Ghostbusters was known to be adapted terribly in most of their games and I was lucky to have played the only good one as a kid. It was a 2D shooter platformer with some RPG elements and it was both scary and quirky, as well as funny in its own way. What I loved the most about it is that it had a metroidvania style to it where stages were nonlinear and you get to play as three of the original 4 ghostbusters – I am not sure why Winston was absent from the game. Each character had different speed and health and it depended on the player’s style preference. There is an item shop as well as a weapon shop and you get to collect cash for every job you do of taking care of ghosts at residential buildings.
Whether it was a tablecoth that harmlessly covered my player for a few seconds or a gel that jumps on your character, Ghostbusters had an odd variety of enemies and level designs that I liked exploring.
As someone who was still getting introduced to gaming at the time, I was hooked on this game for a good while, since there are a lot of levels to choose from with only 3 lives and one continue prompt. I enjoyed my trial and error experience, not to mention building upon my character by finishing jobs, as well as appreciating the both creepy environments and funny sound effects. I remember the most memorable thing about it was how funny the jumping sound effect was. Controls were smooth and if you had played a lot of games back in the day, you know how essential it is for good controls when it comes to well-timed jumps and easy-aiming with your gun, where you could aim in all eight directions around your character.
Not only were level choices non-linear and difficult, but also getting your way around the levels themselves and finding the bosses were difficult. Ranging from swimming mechanics as well as traversing ice levels and fire levels where you’d need to purchase a flashlight from the store offered a very memorable experience that I treasure till this day.

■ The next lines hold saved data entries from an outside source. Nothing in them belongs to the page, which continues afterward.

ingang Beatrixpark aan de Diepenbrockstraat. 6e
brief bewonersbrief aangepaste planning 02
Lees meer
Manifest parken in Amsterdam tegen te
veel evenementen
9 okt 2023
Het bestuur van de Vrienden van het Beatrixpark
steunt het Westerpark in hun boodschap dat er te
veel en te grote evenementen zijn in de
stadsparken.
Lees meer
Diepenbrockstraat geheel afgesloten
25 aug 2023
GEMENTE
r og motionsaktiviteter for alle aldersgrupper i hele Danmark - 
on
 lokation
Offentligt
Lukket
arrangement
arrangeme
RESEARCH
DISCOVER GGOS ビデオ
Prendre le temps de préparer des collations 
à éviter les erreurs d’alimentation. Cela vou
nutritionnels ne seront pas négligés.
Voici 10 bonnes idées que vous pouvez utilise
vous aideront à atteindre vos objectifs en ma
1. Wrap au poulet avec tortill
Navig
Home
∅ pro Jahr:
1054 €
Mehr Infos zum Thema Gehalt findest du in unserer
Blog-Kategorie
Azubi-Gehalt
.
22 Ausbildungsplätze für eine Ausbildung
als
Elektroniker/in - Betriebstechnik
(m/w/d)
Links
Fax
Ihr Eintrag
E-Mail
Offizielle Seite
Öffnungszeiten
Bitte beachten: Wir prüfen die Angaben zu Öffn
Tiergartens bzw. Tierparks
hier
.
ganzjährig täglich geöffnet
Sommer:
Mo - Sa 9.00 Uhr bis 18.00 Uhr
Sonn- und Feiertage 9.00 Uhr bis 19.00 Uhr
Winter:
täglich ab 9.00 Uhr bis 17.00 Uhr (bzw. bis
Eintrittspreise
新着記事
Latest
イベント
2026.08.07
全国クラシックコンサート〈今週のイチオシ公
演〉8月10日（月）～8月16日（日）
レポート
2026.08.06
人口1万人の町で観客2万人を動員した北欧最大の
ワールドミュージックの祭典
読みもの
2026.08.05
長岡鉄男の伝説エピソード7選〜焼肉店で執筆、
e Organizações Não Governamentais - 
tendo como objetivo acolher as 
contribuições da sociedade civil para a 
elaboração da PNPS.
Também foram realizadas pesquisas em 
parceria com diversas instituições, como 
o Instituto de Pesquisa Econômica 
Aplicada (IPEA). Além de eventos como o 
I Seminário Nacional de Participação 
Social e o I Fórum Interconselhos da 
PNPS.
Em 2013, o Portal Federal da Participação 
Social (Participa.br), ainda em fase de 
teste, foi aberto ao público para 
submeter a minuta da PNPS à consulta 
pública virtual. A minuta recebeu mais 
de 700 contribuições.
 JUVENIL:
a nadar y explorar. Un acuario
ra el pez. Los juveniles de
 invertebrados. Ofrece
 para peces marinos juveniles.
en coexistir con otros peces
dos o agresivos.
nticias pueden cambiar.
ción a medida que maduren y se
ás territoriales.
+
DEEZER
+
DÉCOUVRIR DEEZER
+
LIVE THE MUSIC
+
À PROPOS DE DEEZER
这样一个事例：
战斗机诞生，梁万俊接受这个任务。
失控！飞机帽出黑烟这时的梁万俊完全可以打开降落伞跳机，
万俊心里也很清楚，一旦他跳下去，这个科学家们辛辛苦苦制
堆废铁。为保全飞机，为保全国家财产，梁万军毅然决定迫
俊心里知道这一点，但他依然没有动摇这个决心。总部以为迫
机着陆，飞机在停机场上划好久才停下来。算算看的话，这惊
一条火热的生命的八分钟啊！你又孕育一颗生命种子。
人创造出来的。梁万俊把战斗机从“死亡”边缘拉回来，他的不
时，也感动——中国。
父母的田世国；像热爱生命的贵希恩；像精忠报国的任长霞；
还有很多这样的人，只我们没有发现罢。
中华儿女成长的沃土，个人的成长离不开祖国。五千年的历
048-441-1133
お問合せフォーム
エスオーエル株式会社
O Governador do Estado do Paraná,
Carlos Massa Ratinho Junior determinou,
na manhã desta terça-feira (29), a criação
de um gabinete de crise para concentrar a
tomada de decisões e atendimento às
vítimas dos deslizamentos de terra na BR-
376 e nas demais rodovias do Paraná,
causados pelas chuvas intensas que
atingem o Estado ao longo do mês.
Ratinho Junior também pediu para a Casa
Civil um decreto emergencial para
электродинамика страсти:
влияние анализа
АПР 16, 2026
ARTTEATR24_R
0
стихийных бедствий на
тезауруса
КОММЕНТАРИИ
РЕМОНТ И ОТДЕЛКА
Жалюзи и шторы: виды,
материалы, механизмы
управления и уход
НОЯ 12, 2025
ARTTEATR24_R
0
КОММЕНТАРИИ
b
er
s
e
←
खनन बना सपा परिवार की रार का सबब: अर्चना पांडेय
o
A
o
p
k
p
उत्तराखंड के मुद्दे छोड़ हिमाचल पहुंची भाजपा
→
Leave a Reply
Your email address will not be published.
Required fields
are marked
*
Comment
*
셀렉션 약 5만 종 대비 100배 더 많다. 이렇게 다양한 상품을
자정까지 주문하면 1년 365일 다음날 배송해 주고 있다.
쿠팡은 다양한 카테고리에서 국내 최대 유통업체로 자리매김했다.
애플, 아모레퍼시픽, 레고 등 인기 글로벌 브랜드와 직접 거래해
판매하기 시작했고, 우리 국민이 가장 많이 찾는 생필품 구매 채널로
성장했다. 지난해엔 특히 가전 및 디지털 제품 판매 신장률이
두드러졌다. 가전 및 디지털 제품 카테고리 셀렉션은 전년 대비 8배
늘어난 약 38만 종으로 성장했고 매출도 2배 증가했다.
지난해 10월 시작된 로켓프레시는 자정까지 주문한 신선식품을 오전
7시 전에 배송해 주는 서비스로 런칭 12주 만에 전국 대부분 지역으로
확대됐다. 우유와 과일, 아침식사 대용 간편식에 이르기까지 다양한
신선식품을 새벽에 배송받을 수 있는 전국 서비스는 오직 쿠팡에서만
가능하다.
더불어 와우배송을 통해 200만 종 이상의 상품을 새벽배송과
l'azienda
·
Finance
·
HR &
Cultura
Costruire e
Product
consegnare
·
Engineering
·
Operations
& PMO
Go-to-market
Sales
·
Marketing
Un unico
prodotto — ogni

Bosses were memorable in Ghostbusters and they ranged from creepy bosses who chased you throughout the stage to odd and funny bosses that were either annoying to hit or invisible the whole time. All in all, Ghostbusters is a great retro game that I would still love to get back to with its memorable music and creepy, but often funny atmosphere. If you’re a fan of platformers or Ghostbusters in general, I would suggest giving it a try at the earliest opportunity.